**WORK ITEM**
A faithful, word-for-word copy of the records is required, and it must contain no pictures.

**Transcribed page contents**
============

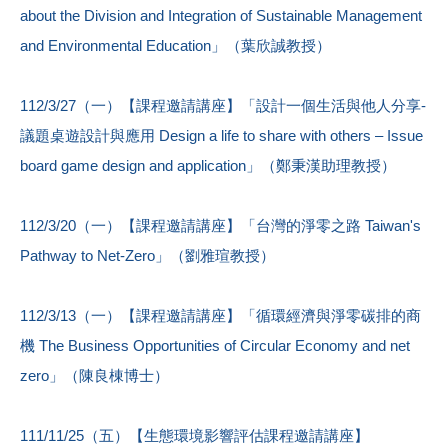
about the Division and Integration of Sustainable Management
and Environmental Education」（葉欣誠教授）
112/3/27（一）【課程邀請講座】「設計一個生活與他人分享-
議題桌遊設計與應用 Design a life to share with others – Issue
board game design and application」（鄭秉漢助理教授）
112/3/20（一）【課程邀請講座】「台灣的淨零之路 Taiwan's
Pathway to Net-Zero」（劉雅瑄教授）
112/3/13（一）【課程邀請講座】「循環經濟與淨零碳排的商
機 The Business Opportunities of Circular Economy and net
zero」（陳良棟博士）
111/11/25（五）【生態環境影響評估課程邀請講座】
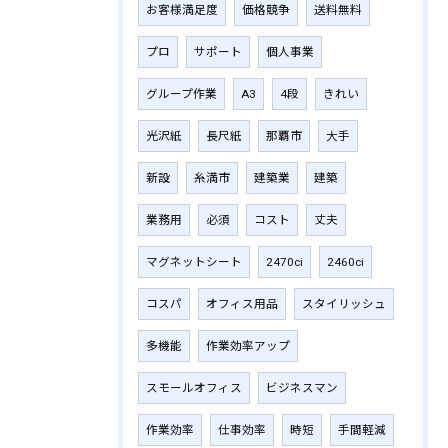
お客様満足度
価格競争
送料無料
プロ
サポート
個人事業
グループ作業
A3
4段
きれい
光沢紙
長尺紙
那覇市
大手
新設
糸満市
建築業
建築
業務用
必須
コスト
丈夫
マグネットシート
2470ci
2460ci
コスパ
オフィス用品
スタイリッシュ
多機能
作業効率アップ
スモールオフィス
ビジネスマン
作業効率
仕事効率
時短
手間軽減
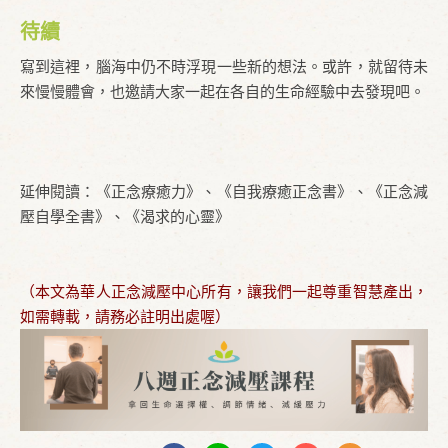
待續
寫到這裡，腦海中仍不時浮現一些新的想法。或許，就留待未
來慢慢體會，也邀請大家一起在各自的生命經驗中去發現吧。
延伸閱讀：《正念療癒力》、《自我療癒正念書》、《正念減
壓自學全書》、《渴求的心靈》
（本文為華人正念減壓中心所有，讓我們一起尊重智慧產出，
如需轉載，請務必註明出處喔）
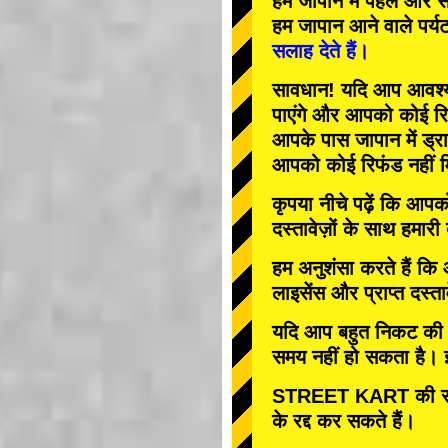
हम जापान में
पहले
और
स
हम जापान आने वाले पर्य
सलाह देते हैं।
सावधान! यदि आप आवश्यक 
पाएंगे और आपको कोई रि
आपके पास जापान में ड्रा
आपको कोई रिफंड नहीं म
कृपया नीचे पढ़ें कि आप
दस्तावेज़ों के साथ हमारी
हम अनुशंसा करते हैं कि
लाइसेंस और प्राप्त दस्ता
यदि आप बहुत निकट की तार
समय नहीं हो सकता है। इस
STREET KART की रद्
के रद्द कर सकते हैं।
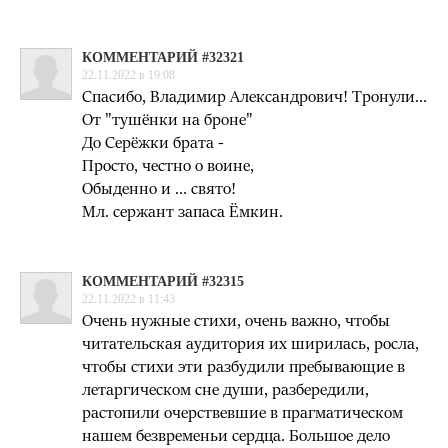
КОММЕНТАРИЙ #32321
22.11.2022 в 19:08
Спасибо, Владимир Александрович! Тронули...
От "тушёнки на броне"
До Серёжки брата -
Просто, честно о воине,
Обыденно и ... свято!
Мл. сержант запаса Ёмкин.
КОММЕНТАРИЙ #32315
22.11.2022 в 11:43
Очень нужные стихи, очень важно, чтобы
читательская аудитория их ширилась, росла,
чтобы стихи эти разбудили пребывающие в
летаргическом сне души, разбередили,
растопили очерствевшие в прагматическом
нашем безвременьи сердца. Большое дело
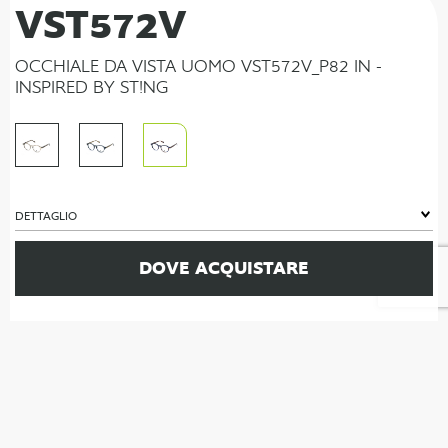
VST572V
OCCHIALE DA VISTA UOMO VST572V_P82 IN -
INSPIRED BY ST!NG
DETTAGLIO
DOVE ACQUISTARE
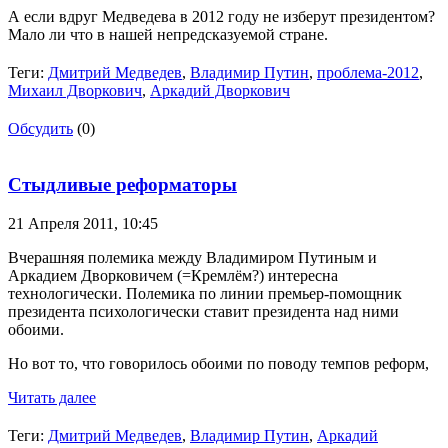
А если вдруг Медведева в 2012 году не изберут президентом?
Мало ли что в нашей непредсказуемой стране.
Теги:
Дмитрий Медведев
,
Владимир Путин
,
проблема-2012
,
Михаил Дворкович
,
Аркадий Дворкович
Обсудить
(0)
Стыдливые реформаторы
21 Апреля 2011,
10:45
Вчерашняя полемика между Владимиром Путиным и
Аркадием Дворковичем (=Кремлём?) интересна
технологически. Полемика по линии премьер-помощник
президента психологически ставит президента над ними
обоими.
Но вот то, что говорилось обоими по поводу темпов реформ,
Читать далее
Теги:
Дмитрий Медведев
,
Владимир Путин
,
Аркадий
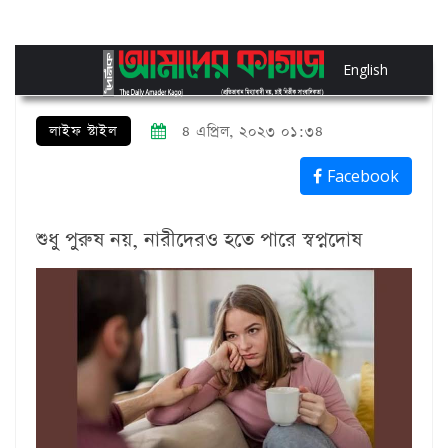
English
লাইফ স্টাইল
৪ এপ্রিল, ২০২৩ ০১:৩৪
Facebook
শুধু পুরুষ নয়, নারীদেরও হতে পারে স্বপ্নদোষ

============

**OUTPUT FOR THIS TASK**
about the Division and Integration of Sustainable Management
and Environmental Education」（葉欣誠教授）
112/3/27（一）【課程邀請講座】「設計一個生活與他人分享-
議題桌遊設計與應用 Design a life to share with others – Issue
board game design and application」（鄭秉漢助理教授）
112/3/20（一）【課程邀請講座】「台灣的淨零之路 Taiwan's
Pathway to Net-Zero」（劉雅瑄教授）
112/3/13（一）【課程邀請講座】「循環經濟與淨零碳排的商
機 The Business Opportunities of Circular Economy and net
zero」（陳良棟博士）
111/11/25（五）【生態環境影響評估課程邀請講座】
お客様満足度
価格競争
送料無料
プロ
サポート
個人事業
グループ作業
A3
4段
きれい
光沢紙
長尺紙
那覇市
大手
新設
糸満市
建築業
建築
業務用
必須
コスト
丈夫
マグネットシート
2470ci
2460ci
コスパ
オフィス用品
スタイリッシュ
多機能
作業効率アップ
スモールオフィス
ビジネスマン
作業効率
仕事効率
時短
手間軽減
待續
寫到這裡，腦海中仍不時浮現一些新的想法。或許，就留待未
來慢慢體會，也邀請大家一起在各自的生命經驗中去發現吧。
延伸閱讀：《正念療癒力》、《自我療癒正念書》、《正念減
壓自學全書》、《渴求的心靈》
（本文為華人正念減壓中心所有，讓我們一起尊重智慧產出，
如需轉載，請務必註明出處喔）
हम जापान में
पहले
और
स
हम जापान आने वाले पर्य
सलाह देते हैं।
सावधान! यदि आप आवश्यक 
पाएंगे और आपको कोई रि
आपके पास जापान में ड्रा
आपको कोई रिफंड नहीं म
कृपया नीचे पढ़ें कि आप
दस्तावेज़ों के साथ हमारी
हम अनुशंसा करते हैं कि
लाइसेंस और प्राप्त दस्ता
यदि आप बहुत निकट की तार
समय नहीं हो सकता है। इस
STREET KART की रद्
के रद्द कर सकते हैं।
КОММЕНТАРИЙ #32321
22.11.2022 в 19:08
Спасибо, Владимир Александрович! Тронули...
От "тушёнки на броне"
До Серёжки брата -
Просто, честно о воине,
Обыденно и ... свято!
Мл. сержант запаса Ёмкин.
КОММЕНТАРИЙ #32315
22.11.2022 в 11:43
Очень нужные стихи, очень важно, чтобы
читательская аудитория их ширилась, росла,
чтобы стихи эти разбудили пребывающие в
летаргическом сне души, разбередили,
растопили очерствевшие в прагматическом
нашем безвременьи сердца. Большое дело
VST572V
OCCHIALE DA VISTA UOMO VST572V_P82 IN -
INSPIRED BY ST!NG
DETTAGLIO
DOVE ACQUISTARE
А если вдруг Медведева в 2012 году не изберут президентом?
Мало ли что в нашей непредсказуемой стране.
Теги:
Дмитрий Медведев
,
Владимир Путин
,
проблема-2012
,
Михаил Дворкович
,
Аркадий Дворкович
Обсудить
(0)
Стыдливые реформаторы
21 Апреля 2011,
10:45
Вчерашняя полемика между Владимиром Путиным и
Аркадием Дворковичем (=Кремлём?) интересна
технологически. Полемика по линии премьер-помощник
президента психологически ставит президента над ними
обоими.
Но вот то, что говорилось обоими по поводу темпов реформ,
Читать далее
Теги:
Дмитрий Медведев
,
Владимир Путин
,
Аркадий
English
লাইফ স্টাইল
৪ এপ্রিল, ২০২৩ ০১:৩৪
Facebook
শুধু পুরুষ নয়, নারীদেরও হতে পারে স্বপ্নদোষ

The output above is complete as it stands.